In late 2015, Canadian soldiers under the leadership of Chaplain Wayne Sollows, in their spare time were able to help the Grace Orphanage in Lviv, a boarding school in the village of Skole in Lviv Oblast, a children’s hospital in Kryviy Rih, and other causes.
Lyubomyr Zabolotniy, the director of the Grace Orphanage, which is currently home to 31 children, says that the visit by the Canadian military was very encouraging for the kids, who felt that they mattered even to people from outside of Ukraine.
New mandate
Back at the training ground in Lviv Oblast, Clarke explains that the Canadian and Ukrainian militaries are quite different, and it’s impossible to apply a set of rules and guidelines from Canada directly to the Ukrainian army.

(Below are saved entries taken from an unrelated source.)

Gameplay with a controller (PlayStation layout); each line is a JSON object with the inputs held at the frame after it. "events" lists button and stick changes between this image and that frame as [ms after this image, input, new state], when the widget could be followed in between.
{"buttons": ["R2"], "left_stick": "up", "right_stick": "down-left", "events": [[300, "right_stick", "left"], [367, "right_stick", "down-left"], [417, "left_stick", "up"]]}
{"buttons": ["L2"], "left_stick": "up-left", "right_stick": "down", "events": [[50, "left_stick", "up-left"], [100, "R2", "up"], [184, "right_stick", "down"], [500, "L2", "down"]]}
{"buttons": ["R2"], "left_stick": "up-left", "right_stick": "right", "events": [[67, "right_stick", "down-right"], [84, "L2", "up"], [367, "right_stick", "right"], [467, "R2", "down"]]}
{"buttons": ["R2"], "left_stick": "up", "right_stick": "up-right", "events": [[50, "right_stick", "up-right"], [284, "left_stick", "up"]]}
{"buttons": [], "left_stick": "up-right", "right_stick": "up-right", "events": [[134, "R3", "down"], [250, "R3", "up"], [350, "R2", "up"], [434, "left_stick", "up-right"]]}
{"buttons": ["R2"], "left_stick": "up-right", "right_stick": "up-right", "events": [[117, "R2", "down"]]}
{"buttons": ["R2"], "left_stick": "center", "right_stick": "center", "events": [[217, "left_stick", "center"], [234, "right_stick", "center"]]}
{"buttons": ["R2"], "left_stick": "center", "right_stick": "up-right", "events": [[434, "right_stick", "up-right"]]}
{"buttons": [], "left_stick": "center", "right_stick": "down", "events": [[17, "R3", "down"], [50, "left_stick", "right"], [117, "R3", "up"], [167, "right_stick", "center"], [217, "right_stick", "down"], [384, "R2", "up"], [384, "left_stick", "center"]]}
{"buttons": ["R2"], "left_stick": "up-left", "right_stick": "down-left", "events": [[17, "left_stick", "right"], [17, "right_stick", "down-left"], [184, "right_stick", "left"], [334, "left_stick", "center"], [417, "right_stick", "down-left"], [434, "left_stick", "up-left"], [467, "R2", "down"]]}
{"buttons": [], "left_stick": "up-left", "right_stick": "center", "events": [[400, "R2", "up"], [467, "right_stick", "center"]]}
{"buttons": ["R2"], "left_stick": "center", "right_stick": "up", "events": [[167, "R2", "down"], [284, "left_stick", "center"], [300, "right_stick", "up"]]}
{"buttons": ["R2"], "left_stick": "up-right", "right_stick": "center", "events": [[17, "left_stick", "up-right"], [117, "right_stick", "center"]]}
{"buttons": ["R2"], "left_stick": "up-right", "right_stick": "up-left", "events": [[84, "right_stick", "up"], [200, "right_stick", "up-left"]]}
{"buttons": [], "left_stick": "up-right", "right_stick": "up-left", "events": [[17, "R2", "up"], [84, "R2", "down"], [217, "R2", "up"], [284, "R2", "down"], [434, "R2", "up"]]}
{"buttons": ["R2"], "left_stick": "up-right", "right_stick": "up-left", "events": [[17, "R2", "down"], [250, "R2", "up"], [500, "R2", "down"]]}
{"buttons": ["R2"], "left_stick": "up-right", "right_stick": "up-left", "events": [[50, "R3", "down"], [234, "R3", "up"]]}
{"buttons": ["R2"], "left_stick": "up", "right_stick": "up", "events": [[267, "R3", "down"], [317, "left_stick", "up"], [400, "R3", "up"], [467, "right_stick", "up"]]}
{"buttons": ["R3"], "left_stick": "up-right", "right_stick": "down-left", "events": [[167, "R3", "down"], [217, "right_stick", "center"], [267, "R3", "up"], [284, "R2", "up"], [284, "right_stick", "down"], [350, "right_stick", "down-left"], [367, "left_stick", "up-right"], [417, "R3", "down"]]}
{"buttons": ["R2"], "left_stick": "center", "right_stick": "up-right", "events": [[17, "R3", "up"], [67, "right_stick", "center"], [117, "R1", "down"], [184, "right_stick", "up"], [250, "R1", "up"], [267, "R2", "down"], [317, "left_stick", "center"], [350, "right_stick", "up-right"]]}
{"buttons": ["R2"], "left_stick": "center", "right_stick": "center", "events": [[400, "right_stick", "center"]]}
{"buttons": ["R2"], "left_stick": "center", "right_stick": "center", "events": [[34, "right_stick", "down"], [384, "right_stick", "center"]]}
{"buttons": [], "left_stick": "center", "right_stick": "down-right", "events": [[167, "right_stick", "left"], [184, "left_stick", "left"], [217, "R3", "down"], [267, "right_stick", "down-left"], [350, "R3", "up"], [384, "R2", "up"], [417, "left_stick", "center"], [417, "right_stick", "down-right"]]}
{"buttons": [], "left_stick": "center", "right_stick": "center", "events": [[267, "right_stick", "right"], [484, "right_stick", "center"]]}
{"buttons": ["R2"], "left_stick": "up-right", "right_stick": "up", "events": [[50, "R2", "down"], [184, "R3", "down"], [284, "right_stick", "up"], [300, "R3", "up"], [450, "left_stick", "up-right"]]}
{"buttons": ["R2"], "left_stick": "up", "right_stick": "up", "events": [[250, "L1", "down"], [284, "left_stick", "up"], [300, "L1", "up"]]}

But under a new mandate recently developed for the training mission, the Canadian military is able to listen to the needs and suggestions of Ukrainian military officers, and meet those needs within a few weeks.
On a lighter note, Clarke says with a grin, “The vehicles that used to be those of the enemy, that we used to study — now we’re training on them, so that’s a fun fact.”
But the ultimate aim of the training, of course, is deadly serious.
Ilyk says that Russia’s war in Ukraine is a hybrid war, and no one knows exactly how to fight it yet. For now, the war basically consists of the sides maintaining pressure on each other.